Search code examples
mysqlmariadbreplicationmonit

How to set Monit up to monitor MariaDB replication?


I use Monit 5.27.2 and MariaDB 10.5.15 on my Debian 11 servers.

My servers are set up in Multi-Source MariaDB Replication.

Sometimes, replication stops and I am not notified. I have not seen anywhere a prepared configuration for Monit to send such alerts.

The errors are visible with the following query:

SHOW SLAVE STATUS;

With those values particularly interesting:

slave_io_running and slave_sql_running values

last_error value

I have not found any way to use Monit to monitor directly the result of a SQL statement. However, it seems possible to monitor the return code of a command with versions before Monit 5.29.0 (and the output of a command after).

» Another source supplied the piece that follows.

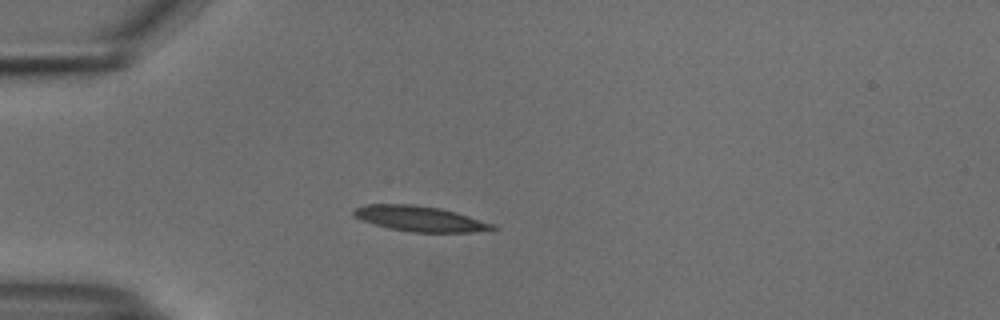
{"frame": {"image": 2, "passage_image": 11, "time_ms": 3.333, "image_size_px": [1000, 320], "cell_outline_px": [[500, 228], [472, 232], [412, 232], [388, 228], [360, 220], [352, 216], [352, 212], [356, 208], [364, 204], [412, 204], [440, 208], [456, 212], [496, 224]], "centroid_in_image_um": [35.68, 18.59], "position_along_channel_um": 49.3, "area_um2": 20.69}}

I can probably prepare a Bash/Shell script that will check the output of the SQL statement and then a Monit config that will send me an alert in case of issue. If I do, I will post this as an answer here. I was just wondering whether there was already a known solution to this.

I expect this to work with MySQL.

I intend to test this with those SQL queries:

STOP SLAVE;
START SLAVE;

Solution

  • I got this to work as I expected. I did this on all servers sources of the replication.

    Installing

    Here is the file monit_replication.sh:

    #!/bin/bash   
    user="YOUR_USER"
    password="YOUR_PASSWORD"
    
    result=`echo "show slave status"|mysql -EsB --user="$user" --password="$password"`
    
    contains_with_yes(){
            if echo "$1"|grep -i "$2"|grep -i "Yes" > /dev/null; then
                    echo "$2 ok"
            else
                    echo "$2 not ok"
                    exit 1
            fi
    }
     
    contains_with_yes "$result" "Slave_IO_Running"
    contains_with_yes "$result" "Slave_SQL_Running"
    exit 0
    

    Made this executable:

    chmod 700 /YOUR_PATH_TO_THE_FILE/monit_replication.sh
    

    Added to /etc/monit/conf-enabled/mysql:

     check program MySQL_replication with path "/YOUR_PATH_TO_THE_FILE/monit_replication.sh"
       every 120 cycles
       if status > 0 then alert
       group mysql 
    

    Testing

    Ran this SQL:

    STOP SLAVE;
    

    Restarted monit:

    /etc/init.d/monit restart
    

    Found in /var/log/monit.log:

    [2022-07-04T10:46:55+0000] error    : 'MySQL_replication' status failed (1) -- Slave_IO_Running not ok
    

    Received this email:

    monit alert -- Status failed MySQL_replication
    
    Status failed Service MySQL_replication
    
        Date:        Mon, 04 Jul 2022 10:46:55
        Action:      alert
        Host:        YOUR_HOST
        Description: status failed (1) -- Slave_IO_Running not ok
    
    Your faithful employee,
    Monit
    

    This validates the test. Restoring replication with this SQL query:

    START SLAVE;
    

    Other solutions

    If any simpler solution based on Monit can alert me of a replication failure on MariaDB, I would be happy to accept it as the solution to the question.